Is this a bit to much? Fine ballast to big for the roof?
Let me know what ya'll think to help me decide this option.

Thanks
David


----------



## alcoman (Nov 4, 2009)

How about using sandpaper? Use some fine ballast and paint to make it less uniform in texture and color.


----------



## Model Train Structures (Oct 10, 2013)

I use sandpaper too.

D.A.


----------



## golfermd (Apr 19, 2013)

Hadn't thought about using the sandpaper. Great idea! I have a lot of sticky back stuff I am using for other projects so no problem getting it. What grit would you recommend?


----------



## apoc444 (Jan 28, 2013)

pictures man this needs pics


----------



## raleets (Jan 2, 2011)

I recently scratch built a small animal shed for my layout and used medium brown 50 grit sandpaper for the roof. It looks great!


----------



## Model Train Structures (Oct 10, 2013)

golfermd said:


> Hadn't thought about using the sandpaper. Great idea! I have a lot of sticky back stuff I am using for other projects so no problem getting it. What grit would you recommend?
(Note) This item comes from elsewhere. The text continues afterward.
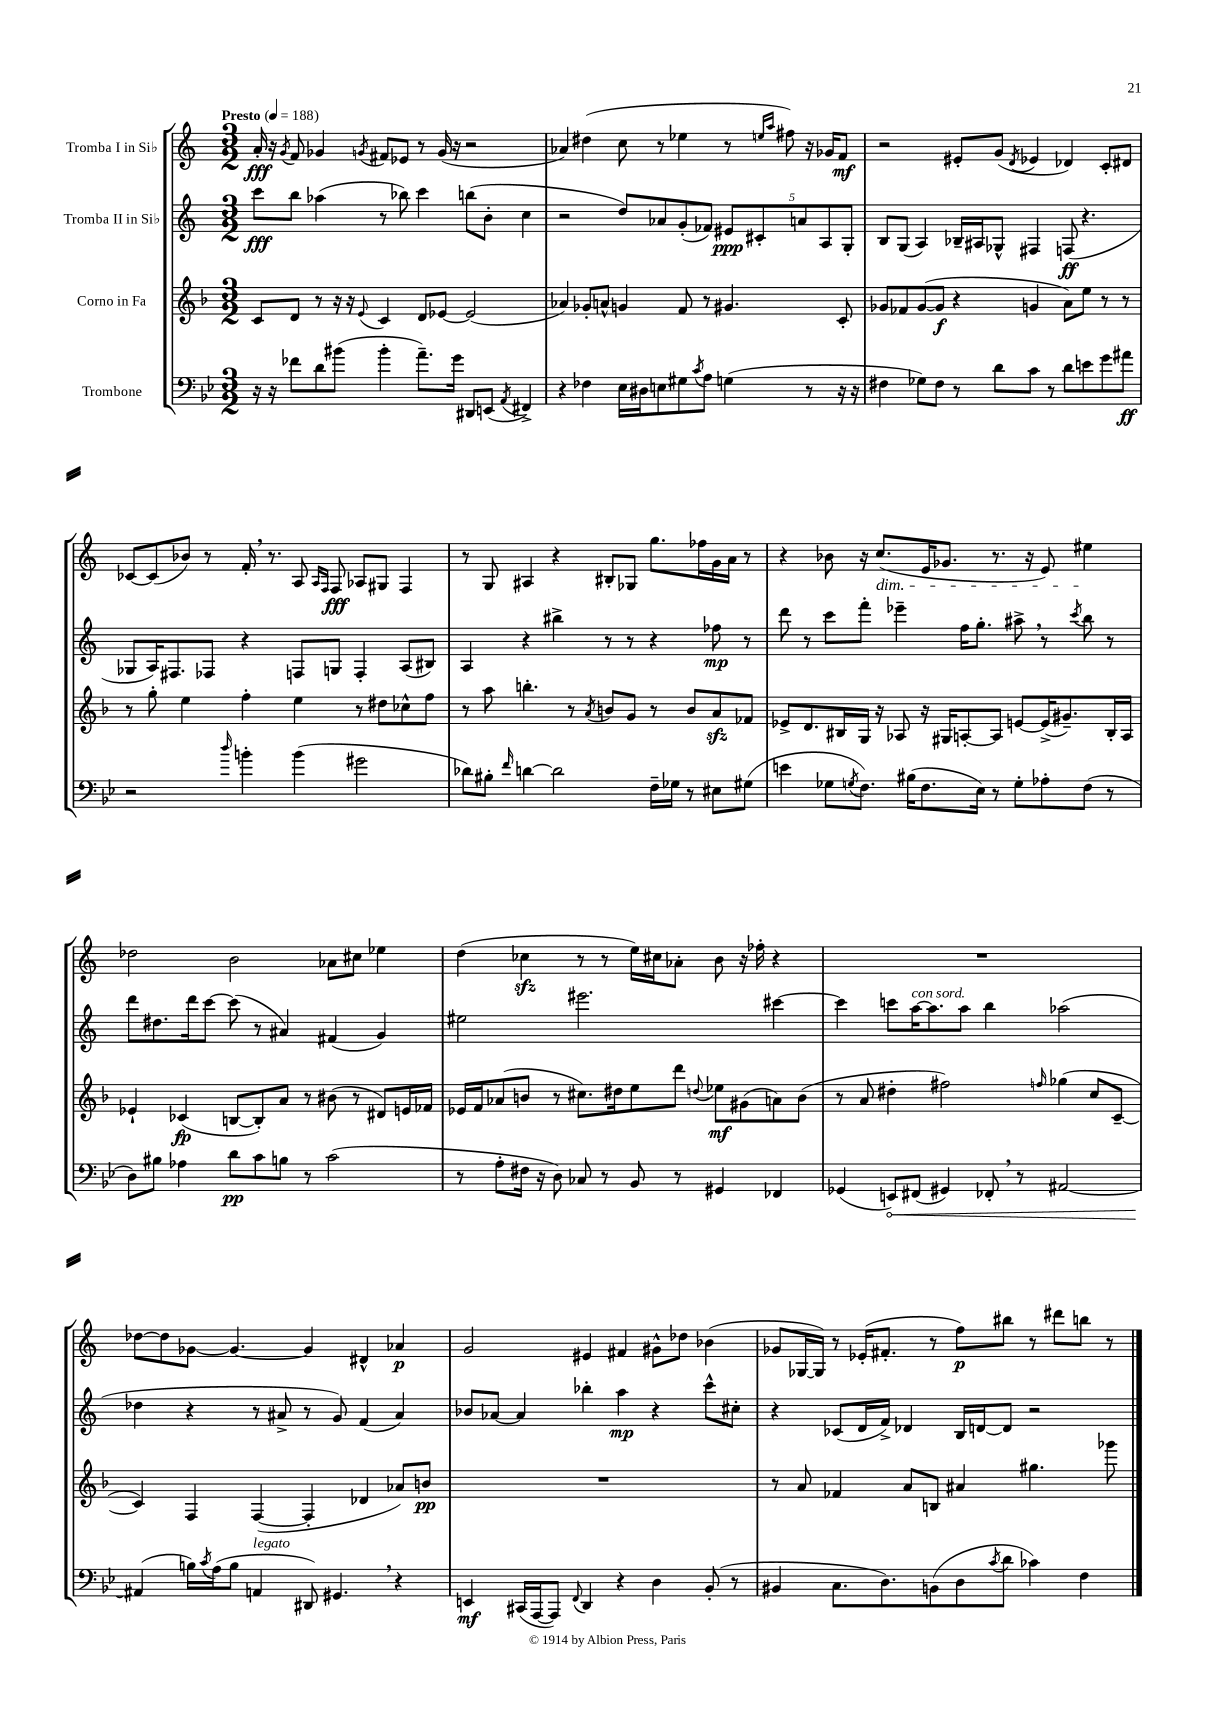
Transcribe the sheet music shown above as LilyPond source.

It depends on the scale. If it's a small scale like HO, I use fine grit. If it it larger scale like O, I'll use larger 80 grit. I paint mine too to give it depth and realism. I sometimes use sandpaper for ground cover depending on the application. Apoc suggested pics, so here are a few of some ground cover.
Thanks for looking,
D.A.


----------



## raleets (Jan 2, 2011)

Sure do wish there was a Studebaker like that available in HO scale!


----------



## Model Train Structures (Oct 10, 2013)

raleets said:


> Sure do wish there was a Studebaker like that available in HO scale!
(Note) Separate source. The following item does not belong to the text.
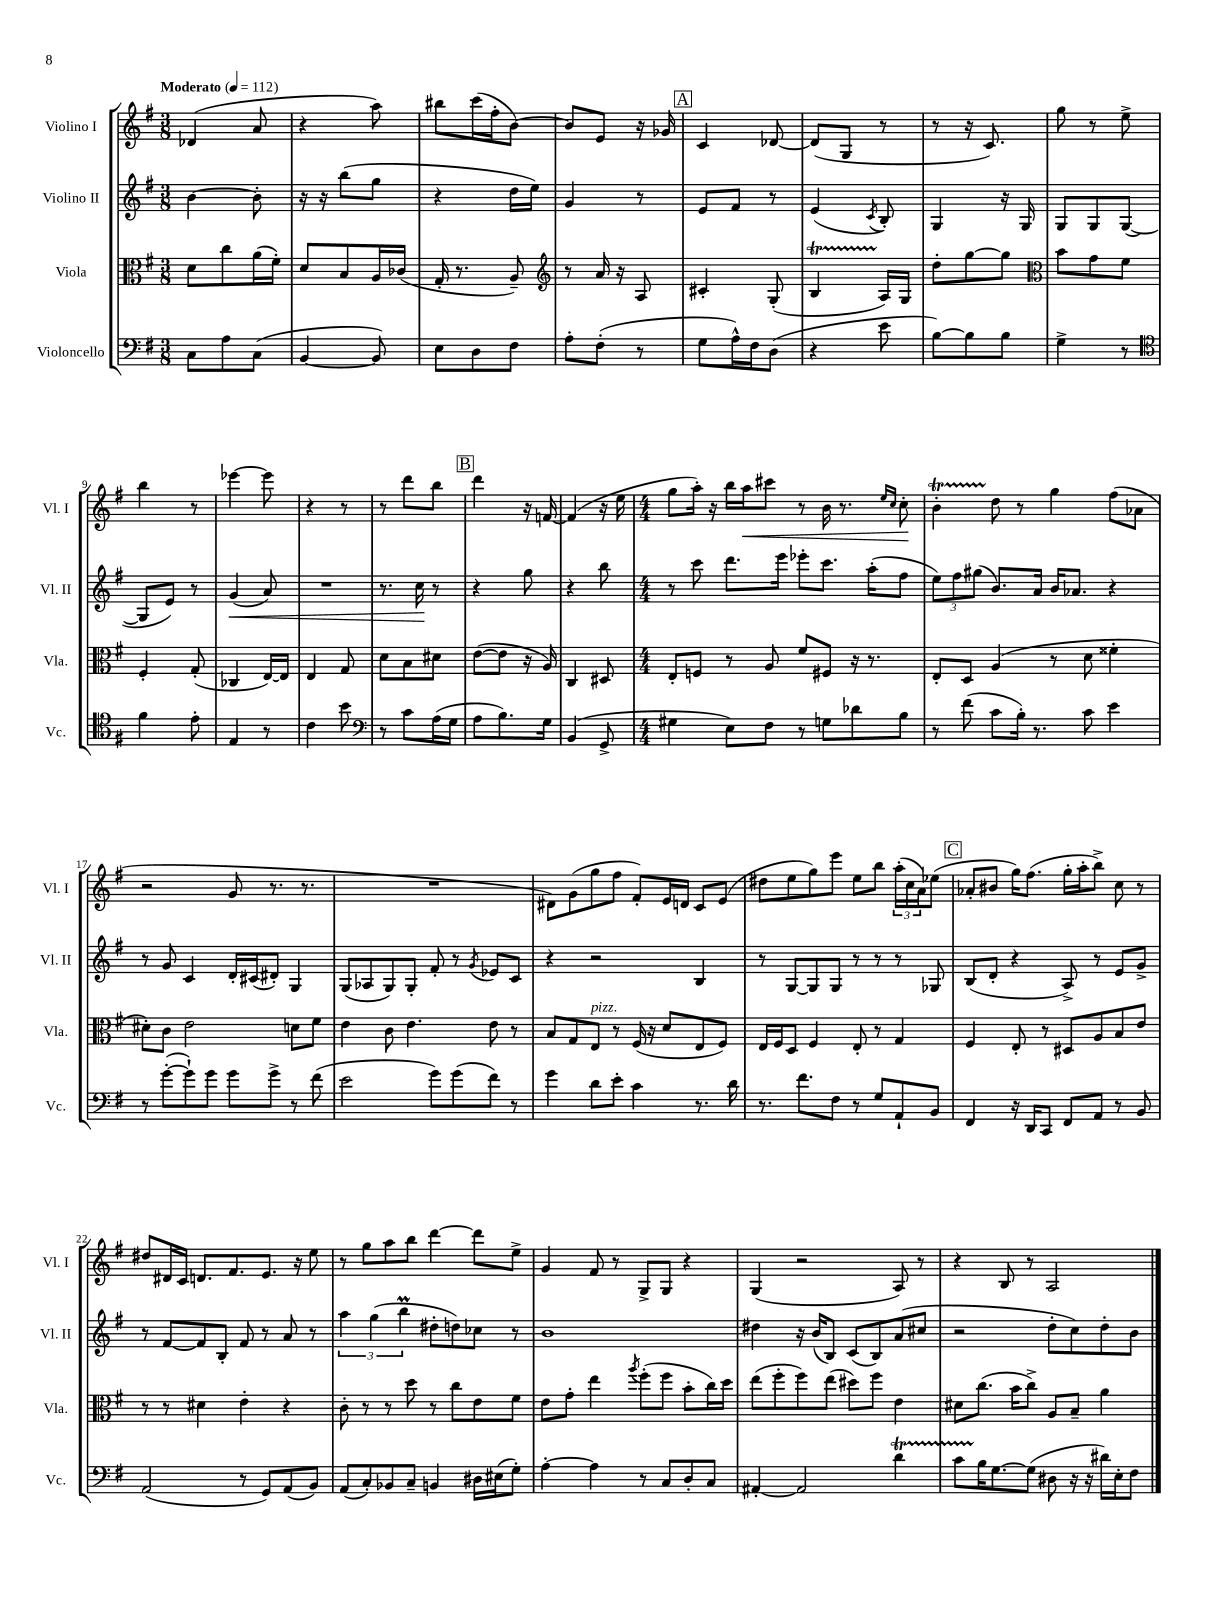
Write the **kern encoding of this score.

Raleets, This '57 Stude is for an O scale layout; it's 1:43. When I bought it, it was a brand new bright and shiny donor, now it's hard to tell where the rust starts and the red mud stops. LOL Here's a pic of the overall car.


----------



## raleets (Jan 2, 2011)

My grandfather worked at Studebaker in South Bend and helped build those cars. He was a welder on the final line.
Can't find any Stude's in HO.


----------



## Model Train Structures (Oct 10, 2013)

Here's a few Studes I found in 1:87 scale. Scroll down the whole page.
http://www.ebay.com/sch/i.html?_trk...baker&_nkw=1:87+studebaker&_sacat=0&_from=R40

For some reason that link didn't work. Go to 'fleabay' and type in: 1:87 Studebaker


----------



## raleets (Jan 2, 2011)

Lo and behold......I just found a '59 Hawk on fleaBay. Cheap too, so I've got a bid going.
It's not the greatest, but better than no Studebaker at all.


----------



## Davidfd85 (Jul 4, 2011)

So I have gotten the hot tar and stone roof completed today and mounted it. I still have more work to do on the entire house before its completely done. I first painted the panels black then a pretty good layer of glue brushed on followed by a heavy layer of WS fine gray blend ballast. Tapped off the excess and let it dry over night.







Thanks for all the help and comments

David


----------



## raleets (Jan 2, 2011)

Excellent work. Looks great! :appl:


----------



## Model Train Structures (Oct 10, 2013)

Nice work David! Is it a scratch build?

D.A.


----------